Emerald Nursing Mercy: Care Protocol Violations - NE
Emerald Nursing & Rehabilitation Mercy failed to conduct mandatory weekly skin and wound observations for the resident on three separate occasions between mid-September and early October, according to federal inspection records.
The resident's condition had deteriorated significantly by October 6, when progress notes documented they were "not feeling well" and showed visible swelling throughout the lower body and genitals. The left leg was actively leaking fluid when staff finally decided emergency room evaluation was necessary.
But the facility's Director of Nursing confirmed to inspectors that required assessments should have been completed on September 17, September 24, and October 1. None happened on schedule.
The September 24 assessment never occurred at all. Staff conducted the September 17 assessment five days late on September 29. The October 1 assessment was never completed because the resident was discharged to the hospital on October 6.
The Director of Nursing acknowledged during interviews on October 20 that weekly skin and wound observations are mandatory for all residents with any skin conditions — not just those with pressure ulcers. The policy covers rashes, skin tears, bruises, and the type of severe edema this resident experienced.
Federal inspectors found the facility's own written policy requires comprehensive skin assessments on admission, with each risk evaluation, and before discharge. During these examinations, staff must inspect for redness, skin temperature, soft tissue changes, and edema.
The resident's case reveals a three-week gap in monitoring someone whose condition was serious enough to require emergency medical intervention. Progress notes from October 6 show the resident's distress was apparent — they reported feeling unwell while displaying obvious physical symptoms that had been developing for weeks without proper documentation or assessment.
The facility's Skin and Wound Management policy, dated January 2024, specifically outlines the comprehensive nature these assessments should take. Staff are required to examine skin temperature and check for edema — exactly the type of swelling this resident exhibited in their legs, feet, and scrotum.
By the time staff recognized the severity of the situation on October 6, the resident's left leg was actively seeping fluid. The combination of widespread swelling and fluid leakage represented a significant medical concern that required immediate hospital evaluation.
The Director of Nursing's admission that assessments should have occurred on three specific dates — September 17, September 24, and October 1 — demonstrates the facility knew its obligations but failed to meet them. The September 24 assessment was completely skipped, while the September 17 evaluation was delayed by nearly two weeks.
This pattern of missed and delayed assessments occurred while a resident's condition was actively worsening. The swelling that eventually encompassed the legs, feet, and scrotum, combined with fluid leakage, represented exactly the type of skin and soft tissue changes that weekly observations are designed to detect and monitor.
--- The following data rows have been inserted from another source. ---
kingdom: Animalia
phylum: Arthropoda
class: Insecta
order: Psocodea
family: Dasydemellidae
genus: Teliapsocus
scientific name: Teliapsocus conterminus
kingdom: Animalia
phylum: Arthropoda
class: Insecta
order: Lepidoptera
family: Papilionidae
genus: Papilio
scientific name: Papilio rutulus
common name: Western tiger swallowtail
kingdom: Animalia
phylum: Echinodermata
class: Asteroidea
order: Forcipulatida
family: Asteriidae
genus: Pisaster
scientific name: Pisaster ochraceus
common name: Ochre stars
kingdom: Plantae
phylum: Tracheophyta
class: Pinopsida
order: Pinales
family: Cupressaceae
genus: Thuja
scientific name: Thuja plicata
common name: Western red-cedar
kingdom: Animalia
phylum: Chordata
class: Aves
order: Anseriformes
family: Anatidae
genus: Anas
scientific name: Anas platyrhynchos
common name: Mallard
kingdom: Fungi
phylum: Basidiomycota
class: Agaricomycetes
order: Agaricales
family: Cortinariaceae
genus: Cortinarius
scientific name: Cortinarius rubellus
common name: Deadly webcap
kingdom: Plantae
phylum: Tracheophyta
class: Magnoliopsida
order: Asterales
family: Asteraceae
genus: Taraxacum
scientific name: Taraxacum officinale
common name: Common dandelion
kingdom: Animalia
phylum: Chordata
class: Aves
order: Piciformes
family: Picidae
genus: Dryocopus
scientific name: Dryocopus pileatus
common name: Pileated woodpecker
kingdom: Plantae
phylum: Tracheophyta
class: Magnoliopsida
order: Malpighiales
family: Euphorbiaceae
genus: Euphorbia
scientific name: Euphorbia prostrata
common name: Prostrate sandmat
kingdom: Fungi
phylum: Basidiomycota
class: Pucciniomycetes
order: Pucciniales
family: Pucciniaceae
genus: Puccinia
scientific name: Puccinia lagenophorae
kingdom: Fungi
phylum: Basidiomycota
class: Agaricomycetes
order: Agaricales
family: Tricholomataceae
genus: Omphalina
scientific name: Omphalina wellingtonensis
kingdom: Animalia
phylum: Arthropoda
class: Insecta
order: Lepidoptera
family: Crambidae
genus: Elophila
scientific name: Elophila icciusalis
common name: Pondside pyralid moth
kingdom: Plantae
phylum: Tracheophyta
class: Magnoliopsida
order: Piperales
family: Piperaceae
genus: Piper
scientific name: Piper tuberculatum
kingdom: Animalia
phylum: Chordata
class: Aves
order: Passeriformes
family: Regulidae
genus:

The resident was ultimately discharged on October 6 for emergency room evaluation, but only after weeks of inadequate monitoring allowed their condition to progress to the point where fluid was visibly seeping from their leg.
Federal inspectors classified the violation as causing minimal harm or potential for actual harm, affecting few residents. But for this individual resident, the failure to conduct required weekly assessments meant their deteriorating condition went unmonitored during a critical three-week period when proper evaluation might have prevented the need for emergency intervention.
The facility's own policy required staff to inspect for the exact symptoms this resident displayed — edema and soft tissue changes. Instead, they missed scheduled assessments while the resident's legs, feet, and scrotum swelled and fluid began leaking from their left leg.
Full Inspection Report
The details above represent a summary of key findings. View the complete inspection report for Emerald Nursing & Rehabilitation Mercy from 2025-11-18 including all violations, facility responses, and corrective action plans.
Additional Resources
Data source: Official federal inspection data from the Centers for Medicare & Medicaid Services (CMS).
Editorial process: AI-synthesized regulatory data, reviewed for accuracy by our editorial team.
Professional review: All content reviewed by Christopher F. Nesbitt, Sr., NH EMT & BU-trained Paralegal.
Last verified: June 20, 2026 · Our methodology
Emerald Nursing & Rehabilitation Mercy in Omaha, NE was cited for violations during a health inspection on November 18, 2025.
The left leg was actively leaking fluid when staff finally decided emergency room evaluation was necessary.
Health inspections identify deficiencies that facilities must correct. Violations range from minor documentation issues to serious safety concerns. Review the full report below for specific details and facility response.